Well: Tending sheep and goats – what anthropologists call pastoralism – was the culturally foundational way of life of God’s people Israel. Even as they settled into agriculture, urbanization, trade and so on, they still thought of themselves as a sheep-herding people at heart. Maybe a good analogy is the way small family farms have a kind of symbolic status as “the real American way of life,” even though very few Americans have lived that way for a long time.

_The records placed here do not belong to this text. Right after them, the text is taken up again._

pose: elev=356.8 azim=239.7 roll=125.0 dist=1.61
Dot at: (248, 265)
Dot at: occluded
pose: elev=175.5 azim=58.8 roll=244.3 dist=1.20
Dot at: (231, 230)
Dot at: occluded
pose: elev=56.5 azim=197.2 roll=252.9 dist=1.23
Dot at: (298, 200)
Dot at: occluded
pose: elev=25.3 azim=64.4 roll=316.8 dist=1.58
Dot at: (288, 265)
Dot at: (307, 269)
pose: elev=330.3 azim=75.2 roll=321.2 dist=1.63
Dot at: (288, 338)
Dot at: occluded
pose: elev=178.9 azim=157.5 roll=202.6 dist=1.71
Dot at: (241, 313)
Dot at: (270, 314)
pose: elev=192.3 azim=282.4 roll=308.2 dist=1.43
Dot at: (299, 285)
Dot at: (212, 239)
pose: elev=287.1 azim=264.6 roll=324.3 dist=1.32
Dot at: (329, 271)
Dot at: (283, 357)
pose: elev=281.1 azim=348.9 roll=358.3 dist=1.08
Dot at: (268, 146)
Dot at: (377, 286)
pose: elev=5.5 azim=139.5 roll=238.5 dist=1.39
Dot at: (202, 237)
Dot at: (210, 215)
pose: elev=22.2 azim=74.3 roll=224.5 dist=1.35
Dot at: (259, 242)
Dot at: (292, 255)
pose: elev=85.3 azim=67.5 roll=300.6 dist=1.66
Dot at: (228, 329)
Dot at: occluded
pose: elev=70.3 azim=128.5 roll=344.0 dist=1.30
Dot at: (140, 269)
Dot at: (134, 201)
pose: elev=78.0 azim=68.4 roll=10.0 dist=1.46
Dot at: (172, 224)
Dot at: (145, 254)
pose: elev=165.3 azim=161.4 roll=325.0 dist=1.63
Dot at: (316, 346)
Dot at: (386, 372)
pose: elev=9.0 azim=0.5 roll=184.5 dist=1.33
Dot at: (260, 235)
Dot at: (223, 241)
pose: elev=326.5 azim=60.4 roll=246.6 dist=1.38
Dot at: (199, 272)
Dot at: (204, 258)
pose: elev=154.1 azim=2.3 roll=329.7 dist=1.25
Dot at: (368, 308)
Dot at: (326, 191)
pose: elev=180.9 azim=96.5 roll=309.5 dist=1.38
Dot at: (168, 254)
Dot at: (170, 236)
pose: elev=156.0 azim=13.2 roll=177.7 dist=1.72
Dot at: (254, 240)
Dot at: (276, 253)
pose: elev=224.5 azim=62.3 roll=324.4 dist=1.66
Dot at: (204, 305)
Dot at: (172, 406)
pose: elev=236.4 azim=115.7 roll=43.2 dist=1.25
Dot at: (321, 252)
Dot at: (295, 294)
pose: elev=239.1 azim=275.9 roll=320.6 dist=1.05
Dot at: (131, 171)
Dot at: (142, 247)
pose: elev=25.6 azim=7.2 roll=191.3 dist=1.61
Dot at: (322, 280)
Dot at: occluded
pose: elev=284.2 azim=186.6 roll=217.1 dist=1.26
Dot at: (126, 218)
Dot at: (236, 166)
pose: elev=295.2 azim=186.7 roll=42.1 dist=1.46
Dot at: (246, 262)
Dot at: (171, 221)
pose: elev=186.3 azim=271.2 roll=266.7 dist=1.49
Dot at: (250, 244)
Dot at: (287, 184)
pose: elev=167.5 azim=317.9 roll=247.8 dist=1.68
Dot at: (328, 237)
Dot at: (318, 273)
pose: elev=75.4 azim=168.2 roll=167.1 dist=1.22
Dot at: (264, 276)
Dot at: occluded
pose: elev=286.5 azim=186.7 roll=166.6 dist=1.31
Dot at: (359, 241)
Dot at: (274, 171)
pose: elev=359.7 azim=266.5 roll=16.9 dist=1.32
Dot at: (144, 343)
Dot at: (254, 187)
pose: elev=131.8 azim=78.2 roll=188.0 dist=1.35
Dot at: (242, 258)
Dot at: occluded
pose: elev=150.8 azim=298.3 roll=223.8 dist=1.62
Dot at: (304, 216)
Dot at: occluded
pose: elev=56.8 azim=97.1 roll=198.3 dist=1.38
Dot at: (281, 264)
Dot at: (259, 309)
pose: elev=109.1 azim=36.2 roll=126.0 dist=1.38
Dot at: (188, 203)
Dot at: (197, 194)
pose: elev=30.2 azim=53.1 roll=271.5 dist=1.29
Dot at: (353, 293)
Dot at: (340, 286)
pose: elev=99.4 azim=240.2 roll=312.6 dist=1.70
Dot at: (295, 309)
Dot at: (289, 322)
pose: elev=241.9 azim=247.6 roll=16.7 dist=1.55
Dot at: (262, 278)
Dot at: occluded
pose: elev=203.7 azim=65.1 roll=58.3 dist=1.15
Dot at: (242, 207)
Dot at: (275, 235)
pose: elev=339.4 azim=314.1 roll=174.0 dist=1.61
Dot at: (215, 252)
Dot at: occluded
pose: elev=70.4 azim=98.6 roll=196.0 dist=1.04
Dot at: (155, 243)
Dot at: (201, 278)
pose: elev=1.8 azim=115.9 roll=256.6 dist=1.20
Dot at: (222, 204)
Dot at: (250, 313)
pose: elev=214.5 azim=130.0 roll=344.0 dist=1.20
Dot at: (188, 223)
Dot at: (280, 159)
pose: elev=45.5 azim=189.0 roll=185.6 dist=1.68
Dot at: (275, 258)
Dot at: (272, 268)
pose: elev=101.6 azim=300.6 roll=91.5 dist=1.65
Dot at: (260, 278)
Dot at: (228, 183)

So: In the Old Testament, God the Father is the good shepherd. And in the New Testament, Jesus, God the Son, takes on that role. We hear that in today’s text from the Gospel of John, when Jesus says: “My sheep hear my voice. I know them, and they follow me. I give them eternal life, and they will never perish. No one will snatch them out of my hand.” This is just a portion of a longer speech in which Jesus describes himself as the Good Shepherd; the lectionary gives us a piece of it on this Sunday each year of our three-year cycle.
Jesus knew the Hebrew scriptures well; he is riffing on texts like Ezekiel and Psalm 23, here, as he describes himself as the good shepherd who will tend his sheep, even at cost of his own life.
So, then, who are the sheep? In the Old Testament, the sheep are the people Israel, God’s chosen flock. In this passage from John’s Gospel, and elsewhere in the New Testament, the sheep are Jesus’ followers – all those who respond to the voice of the Good Shepherd.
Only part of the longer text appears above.